We included 7 RTX treated RA patients, who received rituximab between 2nd and 3rd vaccination (RTX group), 10 RA patients on other therapies (RA group) and 10 healthy controls (HC group) in this study. In addition to the collected data before 3rd vaccination (6 months) and 3 weeks after 3rd vaccination (d21 boost), we also show data of a prior study (15) including d0 (before 1st vaccination), d7 (7 days after 1st vaccination), d28 (7 days after 2nd vaccination) and d42 (3 weeks after 2nd vaccination). The complete study design is summarized in . The majority of study participants (22/27, 81,5%) were 3x-vaccinated with the mRNA vaccine BNT162b2. HC were younger (median 55 years old) than the patient groups (RA median 75 years old, RTX median 67 years old) and the majority of patients were female (HC 50%, RA 70% and RTX 100%, respectively). At the time of 3rd vaccination, RTX patients had received B cell depleting therapy on average for 6.5 years and median time since the last RTX treatment was 5 months. Notably, 5/7 RTX treated patients did not have any treatment combination with disease-modifying antirheumatic drugs (DMARDs). Demographics and co-medication of all study participants are summarized in (detailed in ). To identify previously SARS-CoV-2 infected individuals or post-vaccination breakthrough infections, we measured antibodies against the nucleocapsid protein (NCP). Here 2 RTX patients were identified with positive anti-NCP IgG before first vaccination ( and as indicated in red in the manuscript figures), No breakthrough infections were recorded throughout the study in all groups ().

Figure 1

Experimental design of the vaccination study. Timeline describing the three-dose vaccination schedule of BNT162b2 mRNA vaccine, blood drawing (d0, d7, d28, d42, 6 months, d21 boost), and RTX treatment between 2nd and 3rd vaccination. Anti-S1 spike IgG antibodies, antigen-specific T and B cells were measured as mentioned.
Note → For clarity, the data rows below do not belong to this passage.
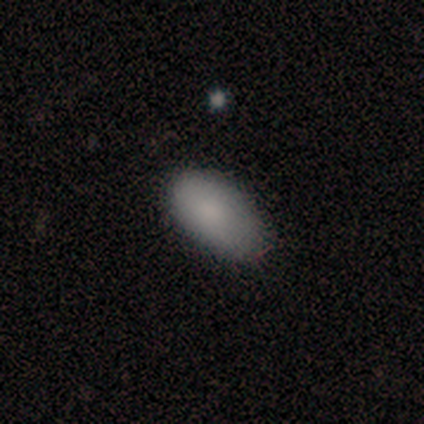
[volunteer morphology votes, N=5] Smooth or featured: smooth — 80% (featured or disk — 20%)
How rounded: in between — 100%
Merging: none — 80% (minor disturbance — 20%)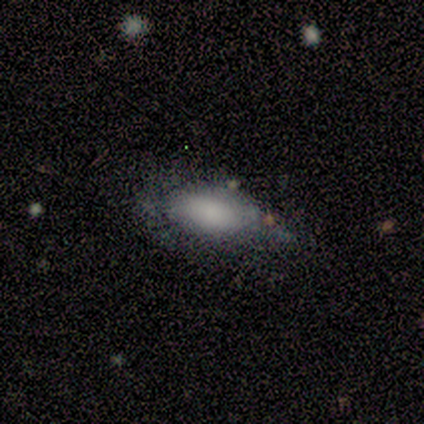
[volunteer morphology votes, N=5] Volunteers were most divided on "merging": minor disturbance: 40%, none: 20%, major disturbance: 20%, merger: 20%. More confident: smooth or featured — smooth (80%); how rounded — in between (50%).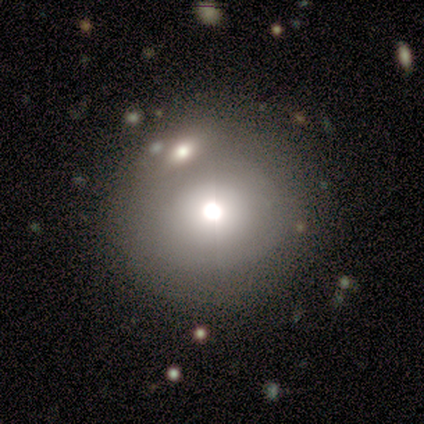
smooth 80%, featured or disk 20%, star or artifact 0%. Down the decision tree: how rounded — round (100%); merging — none (80%).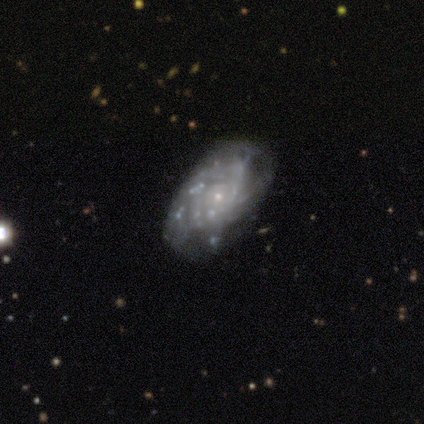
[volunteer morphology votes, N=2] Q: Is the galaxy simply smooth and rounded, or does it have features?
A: featured or disk — 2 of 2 (100%).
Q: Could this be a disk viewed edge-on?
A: no — 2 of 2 (100%).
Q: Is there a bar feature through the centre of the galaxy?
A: weak — 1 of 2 (50%, tied with no).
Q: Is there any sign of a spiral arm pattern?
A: no — 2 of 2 (100%).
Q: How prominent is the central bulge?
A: small — 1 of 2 (50%, tied with none).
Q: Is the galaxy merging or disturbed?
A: none — 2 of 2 (100%).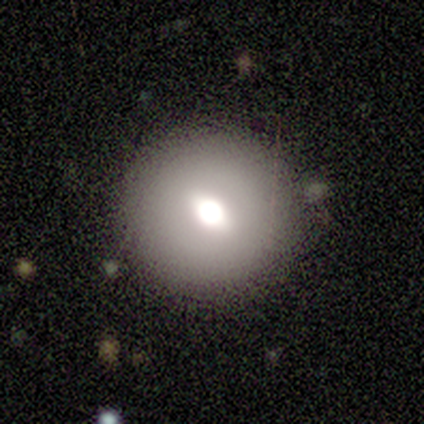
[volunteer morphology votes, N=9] Smooth or featured? 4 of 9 (44%, tied with featured or disk) said smooth. How rounded? 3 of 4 (75%) said round. Merging? 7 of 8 (88%) said none.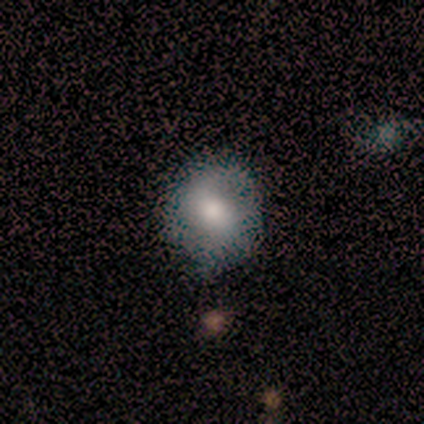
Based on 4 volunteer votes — smooth 100%, featured or disk 0%, star or artifact 0%. Down the decision tree: how rounded — round (100%); merging — none (50%, tied with minor disturbance).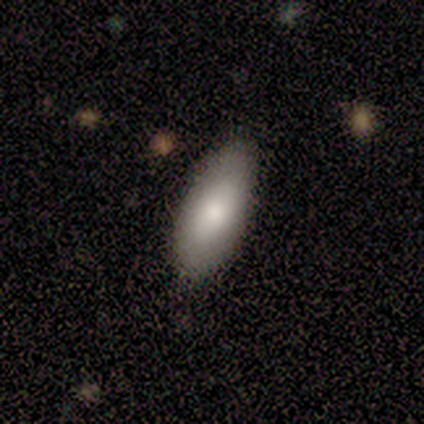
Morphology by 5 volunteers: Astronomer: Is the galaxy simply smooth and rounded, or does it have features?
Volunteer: smooth — 80%.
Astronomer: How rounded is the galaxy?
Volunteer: in between — 75%.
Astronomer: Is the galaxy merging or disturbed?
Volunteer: none — 100%.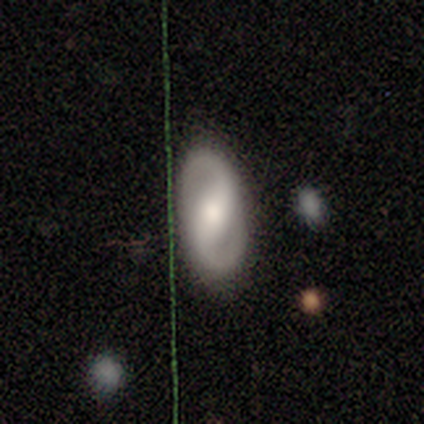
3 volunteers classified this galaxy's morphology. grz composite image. It shows a featured or disk galaxy (67%) with a weak bar (50%, tied with no), 2 (100%) tight (50%, tied with loose) spiral arms (100%) and a moderate central bulge (50%, tied with small). Merging: none (67%).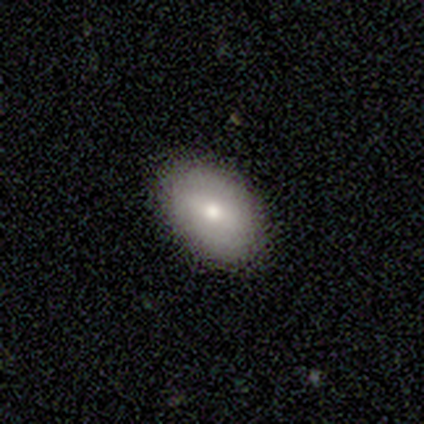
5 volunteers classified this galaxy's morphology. Smooth or featured? smooth (100%)
How rounded? in between (100%)
Merging? none (80%)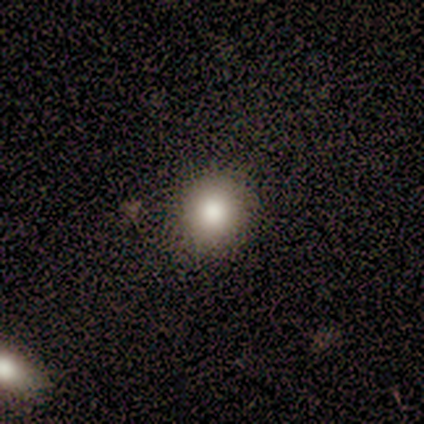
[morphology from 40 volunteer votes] Smooth or featured? smooth (78%)
How rounded? round (90%)
Merging? none (94%)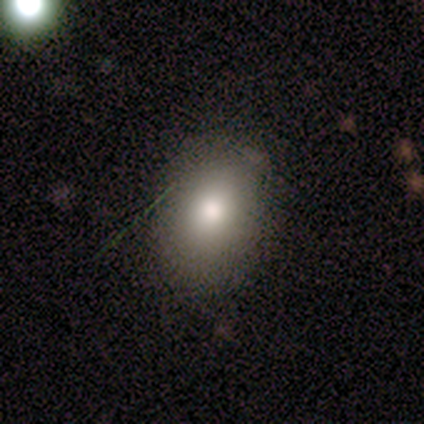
Morphology: type=smooth (67%); roundness=in between (100%); merging=none (100%).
Created with BioRender.com.

Table 1

Patient characteristics.

	HC n = 10	RA n = 10	RTX n = 7
Age
Median [IQR]	55[41.25 – 61.5]	75[65 – 79.5]	67[63 – 73.5]
Under 40	3	1	0
Between 40-69	6	3	4
> 70	1	6	3
Gender
Female	5	7	7
Male	5	3	0
Vaccines (n)
3x BNT162b2	8	9	5
2x mRNA-1273, 1x BNT162b2	0	0	1
2x ChAdOx1, 1x BNT162b2	0	1	1
1x ChAdOx1, 2x BNT162b2	2	0	0
Immunosuppression (n)
MTX		7	1
Leflunomid		1	0
Sulfasalazin		0	1
JAKI		2	0
TNFI		1	0
Abatacept		1	0
Prednisolone		1 (4mg/d)	1 (7.5mg/d)
Months since last RTX
Median [IQR]			5 [5 – 6]
Years on RTX
Median [IQR]			6.5 [2.75 – 6.5]

Antibody levels after 2nd vaccination predict humoral response upon 3rd vaccination

Mean trajectory values of antibody responses and their surrogate neutralizing capacity to SARS-CoV-2 vaccines were assessed in the RTX group (after excluding the two pre-infected patients) and compared with HC and RA group (). Individual values of all RTX patients (including the two pre-infected patients), RA and HC groups are shown in . All patients showed neutralizing IgG seroconversion 3 weeks after 2nd vaccination (d42). 6 months after 2nd vaccination there was a clear decline of antibody levels and surrogate neutralisation capacity in all cohorts. However, 6 months after 2nd vaccination and d21 after 3rd vaccination, RTX treated patients revealed the lowest surrogate neutralisation capacity compared with HC and RA group (). Other than in the RTX group, IgG levels and neutralizing capacity of HC and RA patients on other therapies were significantly boosted upon 3rd vaccination (). On individual level, 6 months after 2nd vaccination only 3/7 RTX treated patients (including the two previously SARS-CoV-2 infected patients) still revealed neutralizing IgG titres, while two more patients seroconverted upon 3rd vaccination (). Upon 3rd vaccination we observed significant lower titres while no difference regarding neutralizing capacity among seroconverted RTX patients compared to HC (). With regard to steady state control antibodies, anti-TT antibody titers revealed no differences between the groups (). In all groups there was a direct correlation between the level of anti-S1 IgG antibodies after 3rd with the one after 2nd vaccination (), suggesting that pre-existing memory predicts subsequently humoral response after boost independently upon RTX treatment.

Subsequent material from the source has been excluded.